Have you checked the fuel tank cap vent or tank vent to see if a mud dauber has built a nest in the tank vent hole. This little thing can reak havoc. It is worth a look.


----------



## bmoody (Oct 11, 2008)

Appreciate all the input. Fuel cap is just fine. Tractor has plenty of power, not starving at all. Under ordinary circumstances, you would never notice. Example: Shut the tractor down, walk away for a few minutes and get back on and it starts fine. I can't think of one time I just shut it down and immediately start it again....but it will crank itself to death before starting (on 2nd turn). Crazy.

What the tech is saying is beginning to sound like sense. All on board computer systems say all is well in computer land. We are looking for that peculiar remedy...which if you follow me around...I usually end up with those sort of problems...lol.

We are literally losing cranking power. Electric system checks out ok. Batteries are new, all is grounded. It's the "first time is fine, second and third time goes downhill and let her sit for 2 minutes and she will start up just fine" thing that can't give us a pattern

A head scratcher.


----------



## Live Oak (Dec 22, 2003)

Has someone actually checked the batteries with a hydrometer and put the batteries under a load test. Bad batteries can raise all kinds so problems on my Cummins 5.9 liter ISB. A bad or shorting cell may not be readily apparent. These newer computer controlled diesel engines have to have a good and steady voltage from the batteries.


----------



## bmoody (Oct 11, 2008)

LOL. You are not going to believe this. I finished seeding winter wheat Thursday and the tractor was doing the same thing as always. Runs fine, but reluctant to start in second turn of switch.

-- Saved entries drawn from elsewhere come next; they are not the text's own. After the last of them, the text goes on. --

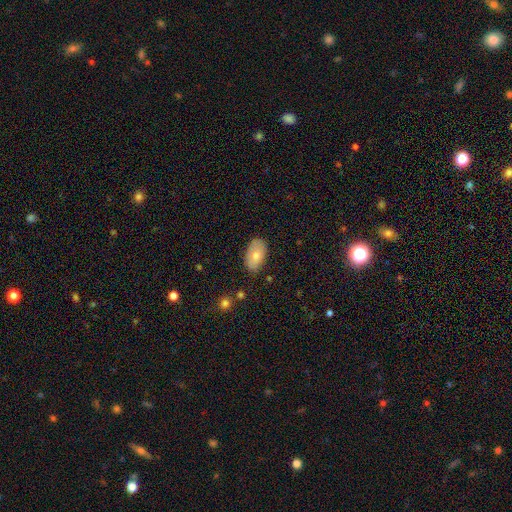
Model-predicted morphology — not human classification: A smooth galaxy with no disk features (74%) that is in between round and cigar-shaped (94%). Merging: none (77%).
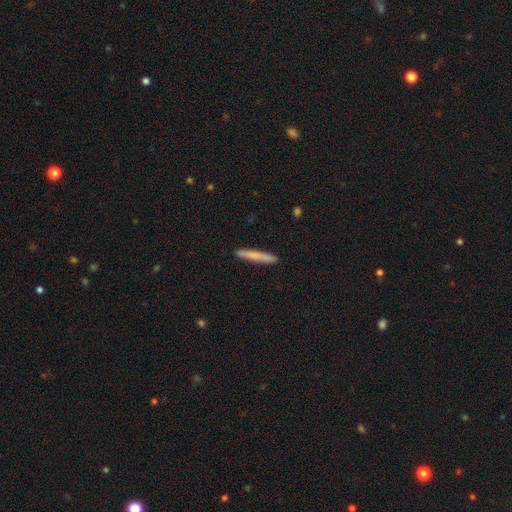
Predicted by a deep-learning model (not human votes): This is likely a smooth galaxy (74%). How rounded: clearly cigar-shaped (95%). Merging: clearly none (91%).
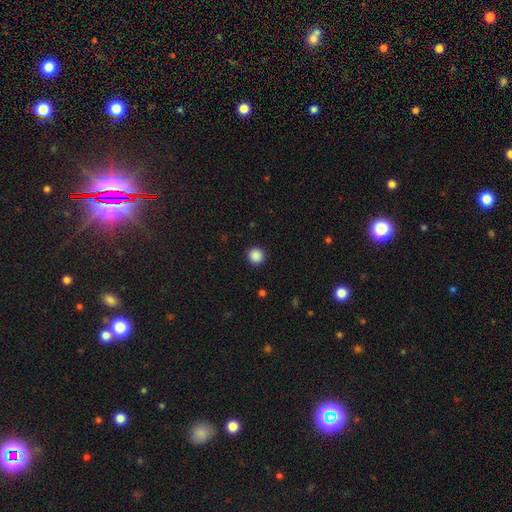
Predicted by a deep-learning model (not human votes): This is clearly a smooth galaxy (89%). How rounded: clearly round (95%). Merging: clearly none (93%).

Tech came this morning to take a remote apart to check the check valve that was diverting hydraulic pressure away from cranking....sure that was it.

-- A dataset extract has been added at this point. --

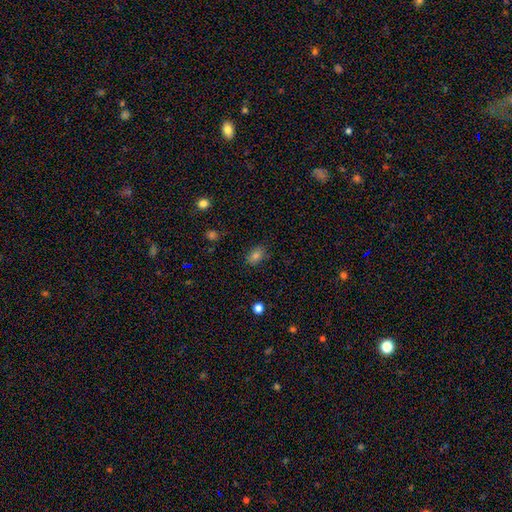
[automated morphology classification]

As of this morning, can't get the tractor to do it...no problem. Tried every angle for 45 min....starts fine. Dang thing healed itself over the weekend....lol. After a whole fall season of this nonsense...put it away and ba da bing...works fine. 

Maybe I ought to take a weekend off!!


----------



## cdw (Feb 21, 2013)

Have you had any issues since, I have a MX255 doing the same thing, on the third injection pump.


----------